O facto de se ter uma licenciatura é, cada vez menos, um sinónimo de garantia de emprego. A prová-lo estão os dados do relatório sobre as taxas de empregabilidade dos cursos superiores, que dizem que "a situação de procura de primeiro emprego é bastante mais significativa nos desempregados com habilitação superior do que no total de desempregados".

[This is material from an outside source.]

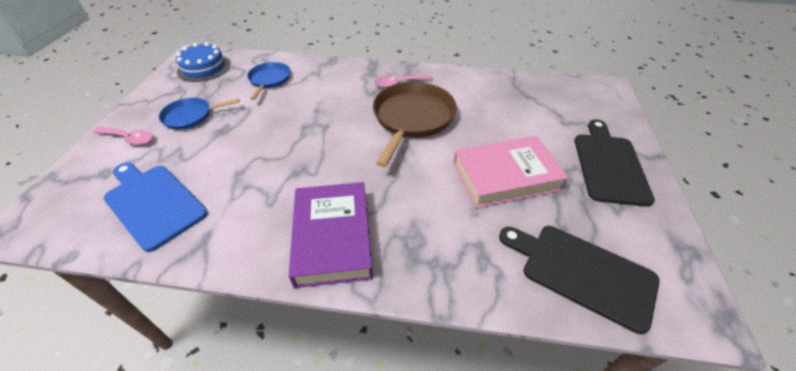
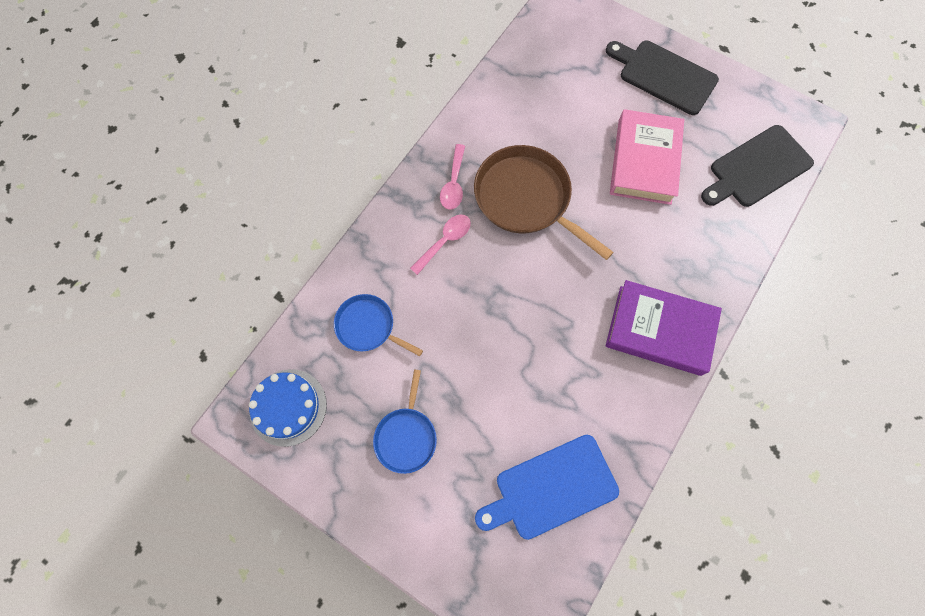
camera: 65 degrees left, 25 degrees up
(129, 138) = (420, 515): pink spoon -> pink spoon (445, 241)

Ainda assim, sublinha o relatório do Ministério da Ciência e do Ensino Superior, "a população com habilitação superior é menos atingida que a população em geral pelo desemprego de longa duração".

Norte lidera desemprego

Os desempregados com habilitação superior acompanham a distribuição geográfica do país e por isso concentram-se principalmente na capital, Lisboa, e na zona Norte de Portugal. De acordo com o estudo sobre a taxa de empregabilidade dos cursos superiores, como "a região de Lisboa é a que também concentra a maior parcela da população com habilitação superior", é apenas normal que "a intensidade da procura de emprego deste segmento populacional mais qualificado" seja, nesta área, "inferior à observada em todas as outras regiões" do país.

Comentário:

Tem razão o nosso Primeiro Ministro quando diz que "O" Emprego é o principal condicionante para o nosso desenvolvimento. É uma questão estrutural, e enquanto não olharmos para este assunto muito a sério é a mesma coisa que ir aplicando uns pensos ou dando umas aspirinas, que nem curam feridas e muito menos resolvem a doença.

Não sei se há soluções fáceis, e muito menos se há alguma solução, mas creio que deve ser coisa para ser feita para além do tempo de uma legislatura, pois mexer na estrutura de emprego de um País, mudar a estrutura de formação e o enquadramento empresarial das competências desenvolvidas na Academia, é matéria de longo prazo.

O que me choca sobremaneira é também o número de doutorados que estão inscritos nos Centros de Emprego. Já em relação aos licenciados, e à precariedade dos primeiros empregos, é interessante olhar para os anéis de curso que grande parte das operadoras de caixa das grandes superfícies comerciais ostenta.